=== STUDY TEXT ===
Examples of traffic factors under this scenario could include
numbers like 1.2, 1.5, 2.0, 2.5, 5.0, etc., applied by the server
processor 165 after dividing the length of the tunnel 110 by the
vehicle speed or speed limit. Thus, if the length of the tunnel 110
divided by the vehicle speed or speed limit indicates that it will
take the target vehicle 100 15 minutes to travel through the tunnel
110, the server processor 165 may calculate the target time of 22.5
minutes (22 minutes and 30 seconds) after applying the traffic
factor of 1.5.
[0044] The server processor 165 may select the traffic factor
according to the amount of traffic expected in the tunnel 110. For
instance, a value of 1.5 may be selected if low traffic is
expected, a value of 2.5 may be selected if moderate traffic is
expected, and a value of 5.0 may be selected if high traffic is
expected. These numbers may all be greater than one to give the
target vehicle 100 additional time to travel through the tunnel 110
to, e.g., prevent or minimize false positives.
[0045] In instances where the server processor 165 selects from
among multiple traffic factors, the possible traffic factors may be
stored in a database in the server memory 160. The database may
relate traffic factors to different expected amounts of traffic
congestion in the tunnel 110. The server processor 165 may be
programmed to query the database for the appropriate traffic factor
given the expected amount of traffic in the tunnel 110. Thus, the
target time calculated by the server processor 165 may account for
the traffic factor.
=== EXERCISE DATA ===
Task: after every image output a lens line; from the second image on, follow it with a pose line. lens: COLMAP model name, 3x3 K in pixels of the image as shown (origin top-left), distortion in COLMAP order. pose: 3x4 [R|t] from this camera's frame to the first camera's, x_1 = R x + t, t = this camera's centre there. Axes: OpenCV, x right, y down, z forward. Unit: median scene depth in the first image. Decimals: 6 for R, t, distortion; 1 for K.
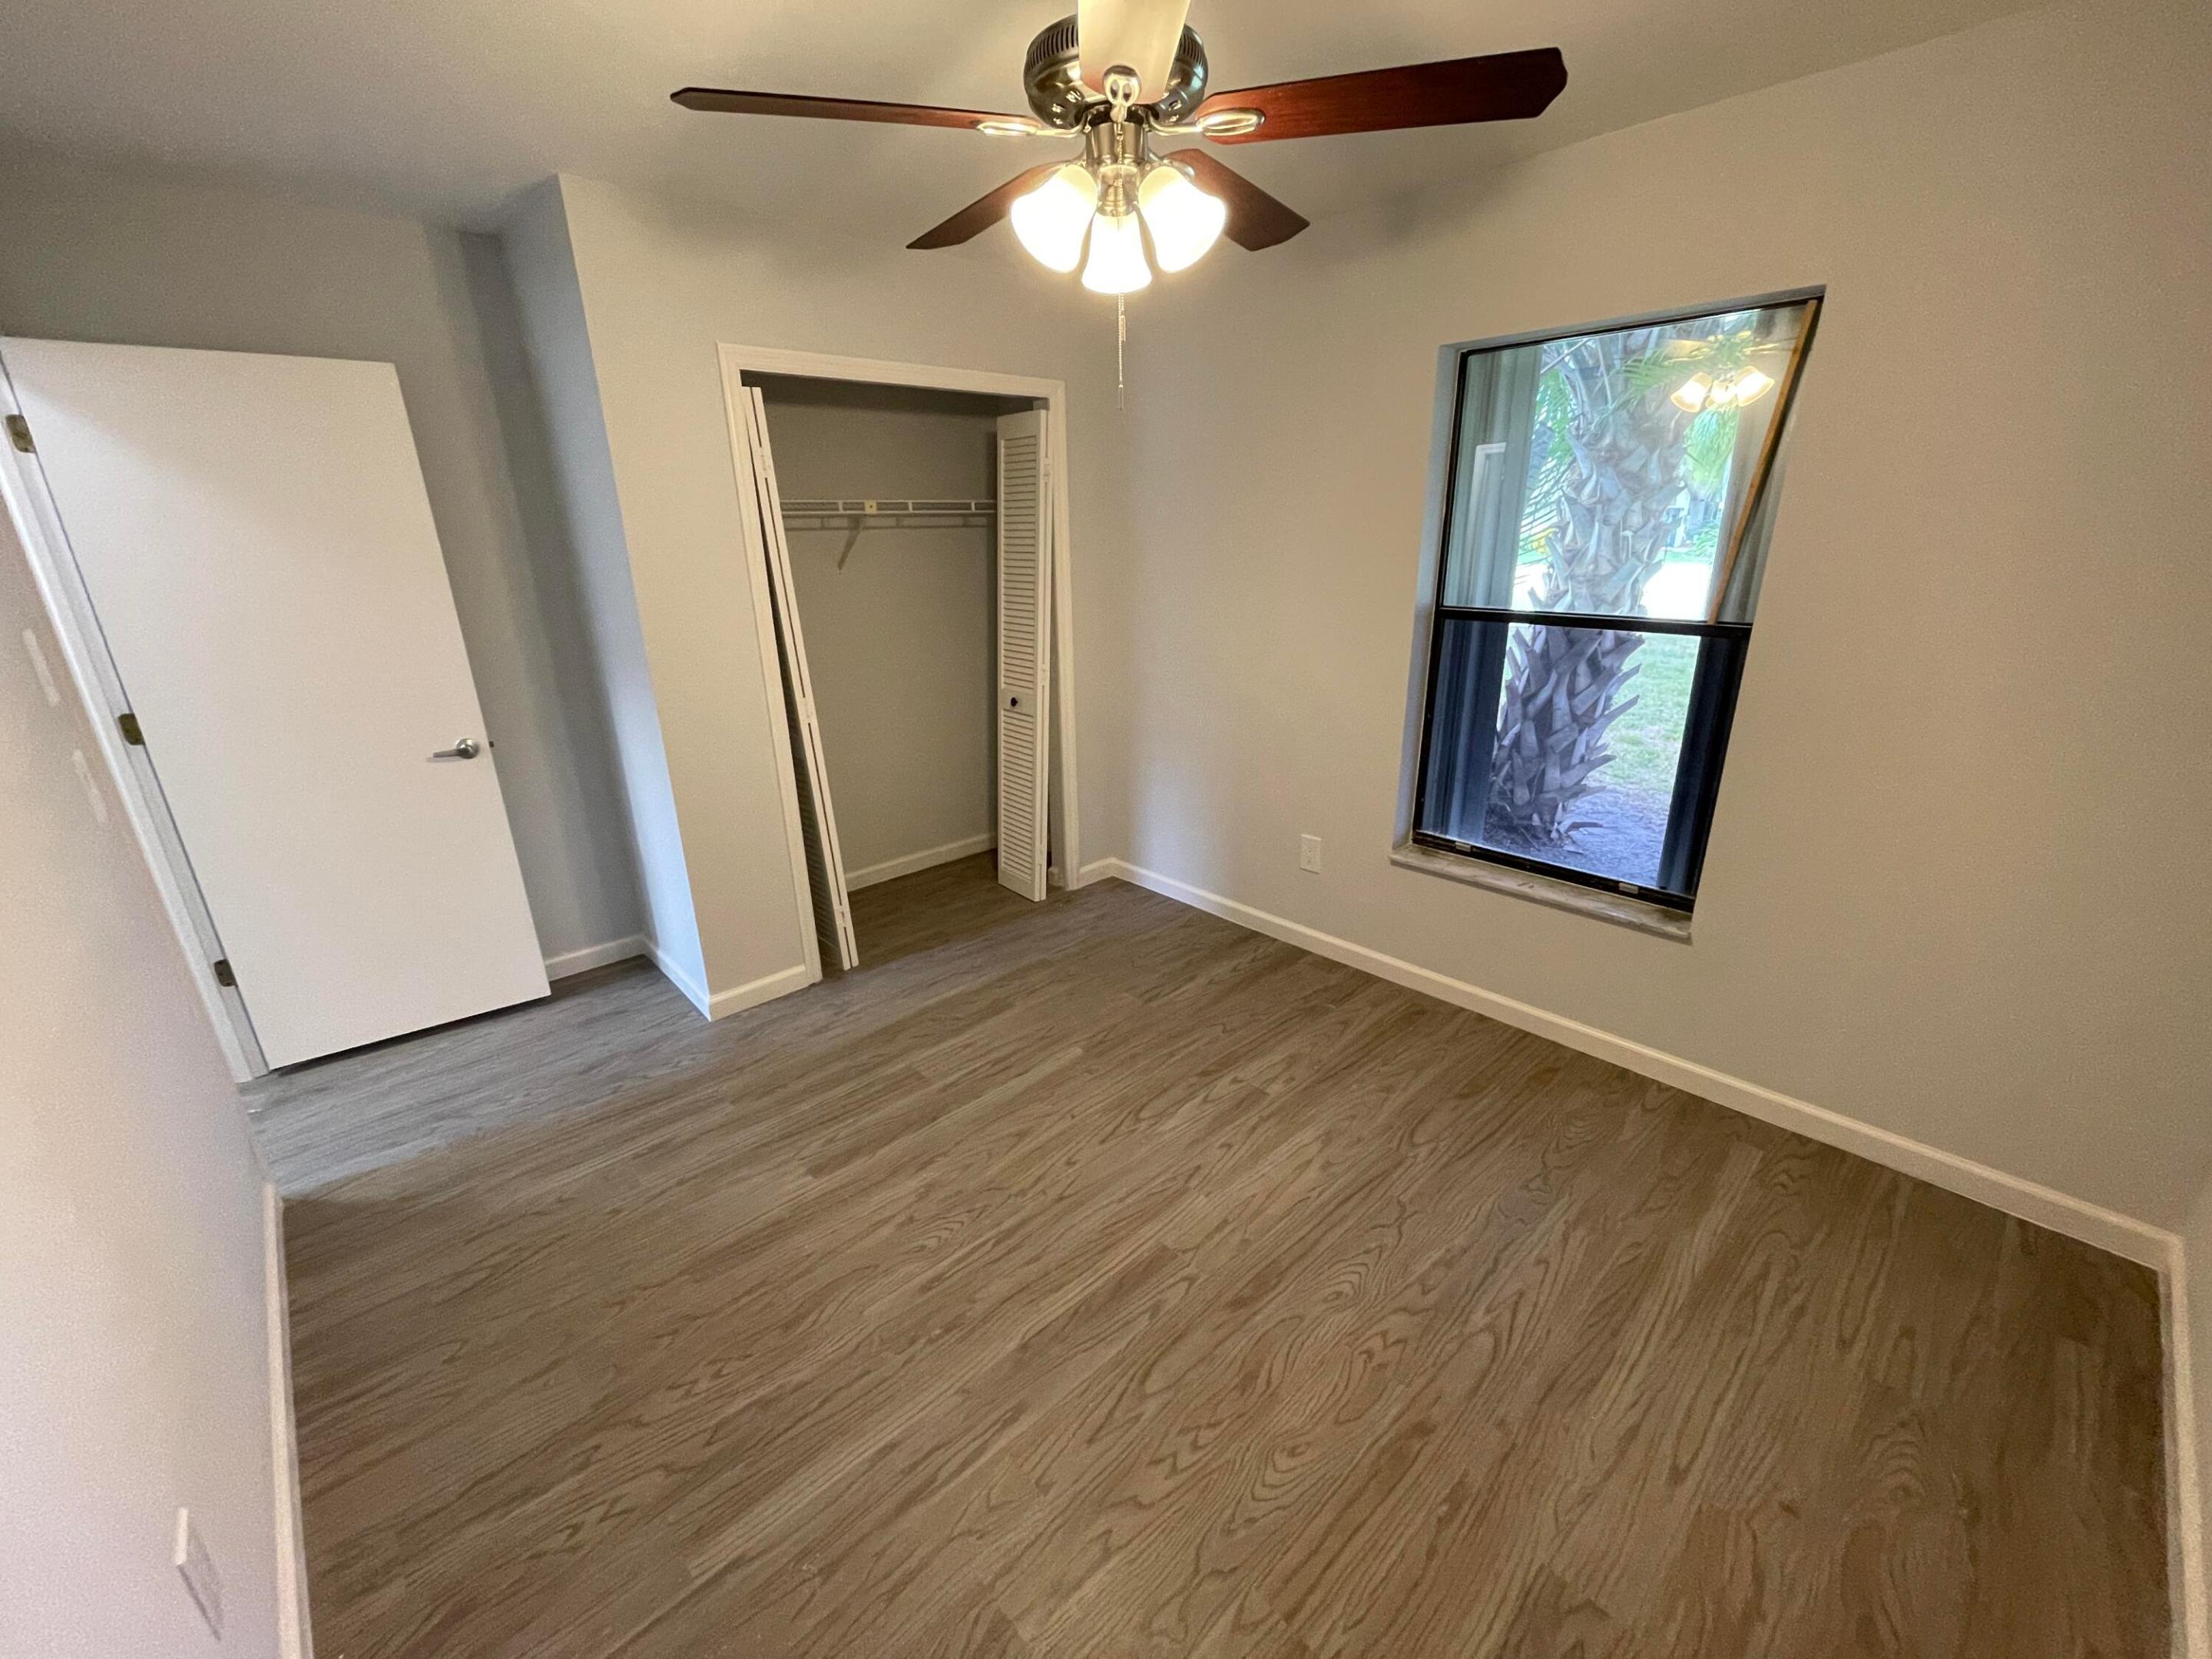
lens RADIAL K [[891.2, 0, 1105.3], [0, 891.2, 835.8], [0, 0, 1]] dist [-0.002976, 0.000551]
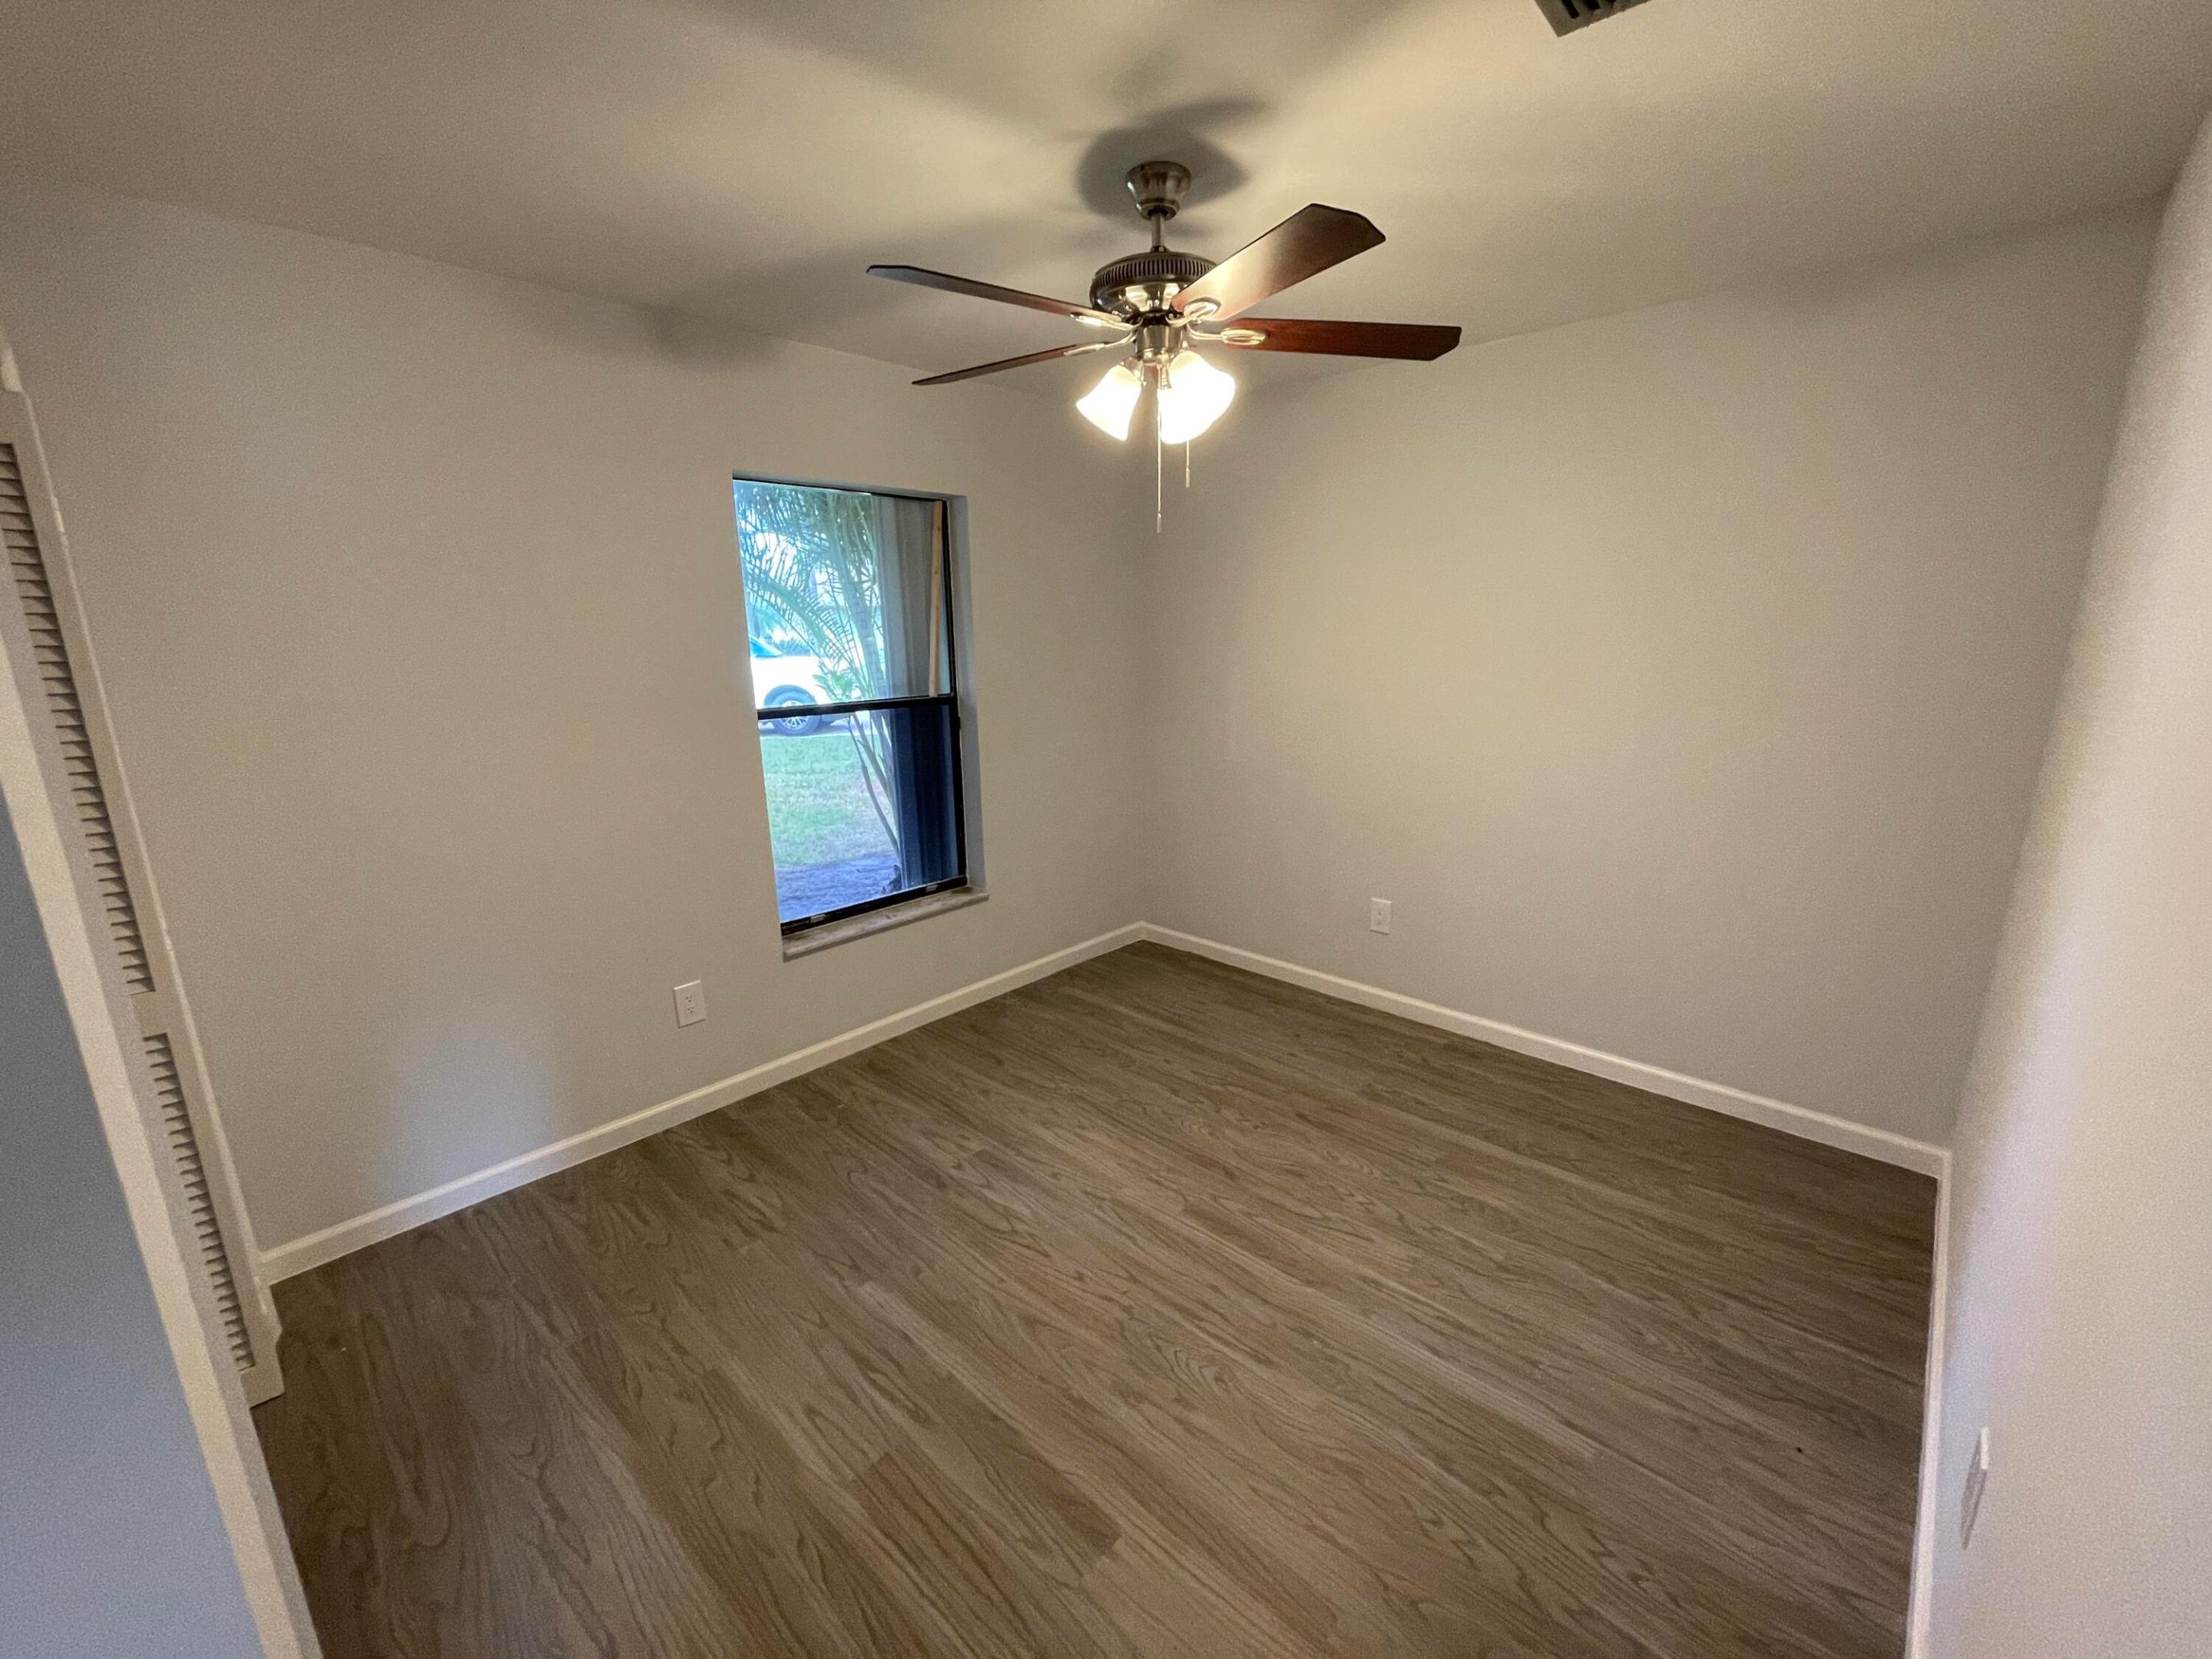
lens RADIAL K [[891.2, 0, 1105.3], [0, 891.2, 835.8], [0, 0, 1]] dist [-0.002976, 0.000551]
pose [[-0.060794, -0.212852, 0.975191, -0.858499], [0.348599, 0.910950, 0.220562, -0.255381], [-0.935298, 0.353360, 0.018819, 0.789093]]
===
• TASK SET:
(a) In the tunnel traffic passage, what traffic factor value may be selected when moderate traffic is expected?
(b) From the tunnel traffic passage, extract the part that opens with the words containing "[0045] In instances" and closes with "the traffic factor.".
(c) Continue the tunnel traffic passage from its final sentence.

• ANSWER SET:
(a) A value of 2.5.

(b)
[0045] In instances where the server processor 165 selects from
among multiple traffic factors, the possible traffic factors may be
stored in a database in the server memory 160. The database may
relate traffic factors to different expected amounts of traffic
congestion in the tunnel 110. The server processor 165 may be
programmed to query the database for the appropriate traffic factor
given the expected amount of traffic in the tunnel 110. Thus, the
target time calculated by the server processor 165 may account for
the traffic factor.

(c)
[0046] To determine if the target vehicle 100 has been in the
tunnel 110 for longer than the target time, the server processor
165 may be programmed to command the timer 155 to begin marking
time (i.e., incrementing a time value) when the target vehicle 100
enters the tunnel 110. The server processor 165 may determine that
the target vehicle 100 has entered or is about to enter the tunnel
110 based on a signal received from the target vehicle 100 received
via the server communication system 145 or by calculating when the
target vehicle 100 has entered the tunnel 110 based on, e.g.,
location data and the vehicle speed transmitted from the target
vehicle 100 and received via the server communication system 145.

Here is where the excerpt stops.